Les sans-papiers victimes d’un Etat schizophrène

Dans les restaurants Buffalo-Grill, les blanchisseries industrielles, les chantiers de résidence présidentielle ou les centres de rétention d’étrangers, les sans-papiers s’activent. Dans sa course aux expulsions, combien de temps s’écoulera-t-il avant que l’Etat français schizophrène ne s’appuie sur une liste des contribuables en situation irrégulière ?

Avantageux ou pénalisants, les travailleurs sans-papiers ? La semaine passée, les médias se sont fait l’écho de l’interpellation de deux ouvriers du bâtiment sans-papiers, à Versailles, sur le chantier d’une résidence officielle des présidents de la République française : la Lanterne. Nicolas Sarkozy y a régulièrement séjourné depuis son élection le 6 mai dernier. Les deux travailleurs ont été maintenus 24 heures en garde à vue avant d’être libérés, non sans qu’un arrêté préfectoral de reconduite à la frontière (APRF) leur a été remis. Procédure classique à l’issue de laquelle ils ont théoriquement l’obligation de quitter le territoire. L’information a été révélée dans le sillage de l’action des employés sans-papiers du restaurant Buffalo-Grill de Viry-Chatillon, en banlieue parisienne, qui manifestent depuis le 29 mai pour être régularisés après avoir été exploités puis poussés à la démission ou licenciés.

Ces deux événements illustrent la schizophrénie de l’appareil d’Etat français, qui capte les impôts des sans-papiers et affirme lutter en même temps pour leur expulsion. En matière de schizophrénie, on peut également citer le cas de ces travailleurs en situation irrégulière qui, selon une information obtenue par Afrik.com, se seraient activés durant plusieurs semaines, au début de l’année dernière, pour rénover le centre de rétention administrative (CRA) de Vincennes en partie détruit par un incendie. C’est dans ce lieu – qui fait également office d’école nationale de police – que sont retenus les sans-papiers interpellés dans la préfecture de Paris, avant, le plus souvent, d’être expulsés.

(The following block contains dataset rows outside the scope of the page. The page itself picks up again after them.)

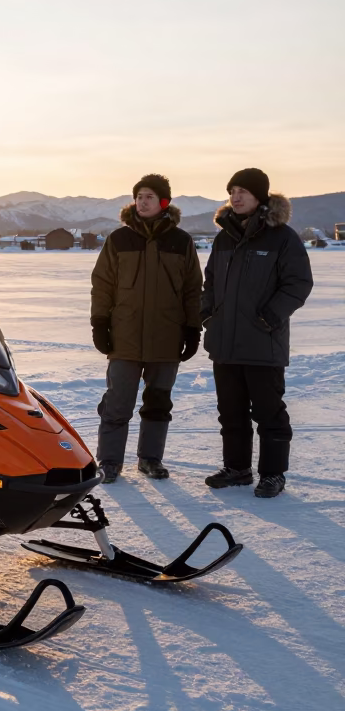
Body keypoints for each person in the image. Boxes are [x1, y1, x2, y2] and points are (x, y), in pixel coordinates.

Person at [201, 168, 313, 498]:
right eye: (232, 191)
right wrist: (209, 314)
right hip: (225, 342)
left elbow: (298, 283)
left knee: (268, 412)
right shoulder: (224, 237)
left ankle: (273, 474)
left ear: (260, 197)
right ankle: (237, 469)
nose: (235, 197)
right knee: (230, 411)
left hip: (263, 341)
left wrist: (270, 316)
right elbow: (210, 282)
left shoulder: (282, 237)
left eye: (243, 191)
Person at [90, 174, 203, 484]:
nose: (143, 201)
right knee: (117, 402)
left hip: (167, 337)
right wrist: (100, 322)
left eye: (150, 196)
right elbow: (102, 285)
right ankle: (110, 461)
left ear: (163, 202)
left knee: (157, 403)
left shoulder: (181, 242)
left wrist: (193, 328)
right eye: (139, 195)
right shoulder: (119, 239)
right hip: (124, 336)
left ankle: (150, 459)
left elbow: (193, 288)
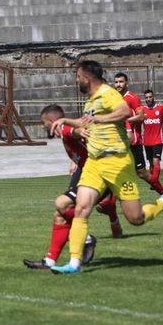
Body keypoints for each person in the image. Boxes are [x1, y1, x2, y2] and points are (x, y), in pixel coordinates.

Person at [48, 61, 163, 274]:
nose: (76, 81)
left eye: (78, 77)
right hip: (94, 163)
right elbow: (88, 122)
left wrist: (100, 118)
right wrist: (67, 120)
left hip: (118, 162)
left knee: (136, 218)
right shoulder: (91, 101)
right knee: (81, 209)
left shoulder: (108, 93)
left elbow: (123, 111)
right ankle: (74, 264)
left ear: (87, 78)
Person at [23, 104, 120, 270]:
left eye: (43, 122)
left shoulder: (63, 127)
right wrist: (75, 161)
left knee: (61, 203)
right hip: (87, 172)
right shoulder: (64, 131)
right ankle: (50, 261)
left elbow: (72, 131)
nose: (43, 126)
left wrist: (77, 131)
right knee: (59, 215)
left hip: (100, 175)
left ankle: (87, 239)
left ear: (52, 121)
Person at [112, 72, 163, 196]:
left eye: (121, 82)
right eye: (116, 82)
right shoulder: (113, 97)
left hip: (133, 141)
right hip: (119, 141)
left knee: (142, 172)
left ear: (127, 83)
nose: (118, 84)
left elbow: (141, 116)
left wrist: (125, 120)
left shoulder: (132, 98)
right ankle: (109, 202)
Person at [141, 89, 163, 185]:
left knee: (156, 161)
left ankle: (155, 183)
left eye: (150, 97)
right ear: (145, 99)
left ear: (153, 97)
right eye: (147, 97)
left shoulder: (161, 108)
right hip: (146, 141)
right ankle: (154, 181)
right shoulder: (142, 110)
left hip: (158, 139)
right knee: (150, 163)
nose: (149, 99)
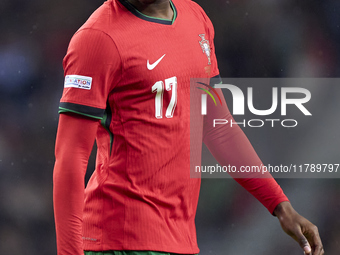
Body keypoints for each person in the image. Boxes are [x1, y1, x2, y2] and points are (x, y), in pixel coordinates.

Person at [53, 0, 324, 255]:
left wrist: (279, 205)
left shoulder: (196, 19)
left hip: (181, 240)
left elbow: (219, 129)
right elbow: (70, 160)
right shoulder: (97, 39)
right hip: (119, 238)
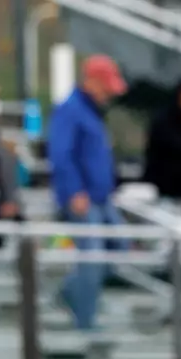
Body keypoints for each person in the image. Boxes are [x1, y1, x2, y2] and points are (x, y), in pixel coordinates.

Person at [49, 54, 126, 331]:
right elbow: (60, 154)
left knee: (120, 247)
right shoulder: (70, 109)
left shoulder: (92, 111)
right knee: (92, 257)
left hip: (101, 198)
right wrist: (73, 191)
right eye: (106, 86)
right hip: (82, 198)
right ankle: (84, 322)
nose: (108, 94)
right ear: (92, 81)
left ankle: (69, 291)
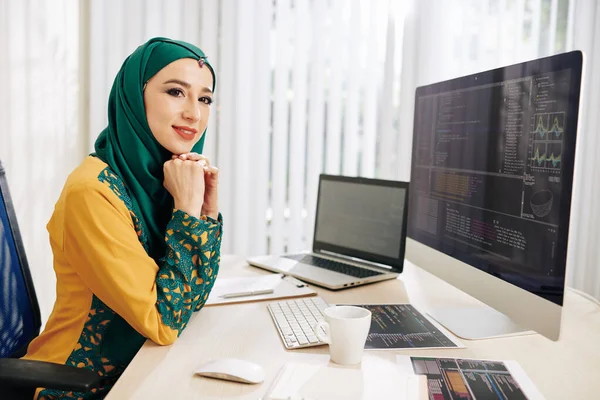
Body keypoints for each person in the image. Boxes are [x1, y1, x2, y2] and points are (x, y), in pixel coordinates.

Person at [22, 37, 222, 399]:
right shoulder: (93, 193)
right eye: (176, 92)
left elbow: (193, 299)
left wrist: (205, 212)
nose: (195, 113)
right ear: (134, 96)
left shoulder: (160, 184)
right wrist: (188, 214)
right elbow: (164, 322)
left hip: (142, 371)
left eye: (204, 98)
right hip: (78, 386)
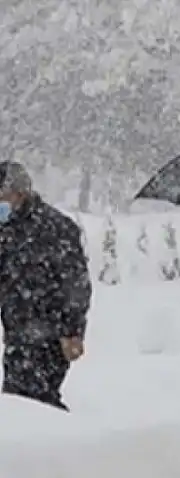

Il faut dire que le bâtiment, comme l’hôtellerie, la restauration, le travail saisonnier agricole ou les services à la personne font partie de ces secteurs pour lesquels le ministre de l’Immigration Brice Hortefeux a indiqué [[dans une tribune au Figaro datée du 1er juin dernier]] que la France « a besoin d’une main-d’oeuvre et de talents d’origine étrangère ». Or, ce sont aussi ces secteurs qui emploient le plus de travailleurs en situation irrégulière. Au total, 85% des 2 à 300 000 sans-papiers qui vivraient en France travaillent, selon François Brun, spécialiste de l’immigration et du marché au Centre d’études de l’emploi. Ce qui en fait un « rouage essentiel de l’économie française ». Un rouage corvéable à merci qui contribue à tirer vers le bas les salaires de secteurs qu’il tient en même temps à bout de bras.

Alors pourquoi ne pas régulariser ces sans-papiers, avant de « choisir » de nouveaux immigrés « utiles » ? D’autant qu’ils payent des impôts, partageant parfois à deux, trois, quatre ou plus une même carte d’identité ou d’assuré social, ce qui rend leur situation irrégulière parfaitement claire. « Si l’Etat reconnaît notre argent, il doit reconnaître notre travail et nous donner les papiers (…) Notre travail n’est pas moins vrai face aux impôts que dans les préfectures », faisait entendre en janvier 2005 le Rassemblement des collectifs des ouvriers sans-papiers des foyers, dans une lettre à Nicolas Sarkozy, alors ministre de l’Intérieur.

Mais le nouveau président de la République, comme son ministre de l’Immigration Brice Hortefeux, ont déjà évoqué leurs craintes du fameux phénomène de l’« appel d’air » pour refuser toute régularisation « massive ». Ils n’oublient pas de préciser, à chaque fois, que c’est pour mettre fin aux situations iniques vécues par les sans-papiers qu’ils oeuvrent. Chaque année, les ministres de l’Intérieur réévaluent ainsi à la hausse le total des reconduites à la frontière qu’ils enjoignent à leurs préfets de mettre en œuvre : 20 000 en 2006, 25 000 cette année.

Pour y parvenir, l’administration rivalise de roublardise. Elle a pratiqué les « convocations pièges », finalement déclarées illégales le 6 février dernier par la Cour de cassation. Récemment, la police de l’air et des frontières (PAF) a exigé la liste de résidents étrangers à des logeurs sociaux, à Lyon, qu’elle n’avait plus ensuite qu’à cueillir [[information Réseau éducation sans frontières . Au bout de la chaîne administrative des listes, il y a celle des contribuables étrangers douteux. Ce sera sans doute la dernière à être réclamée.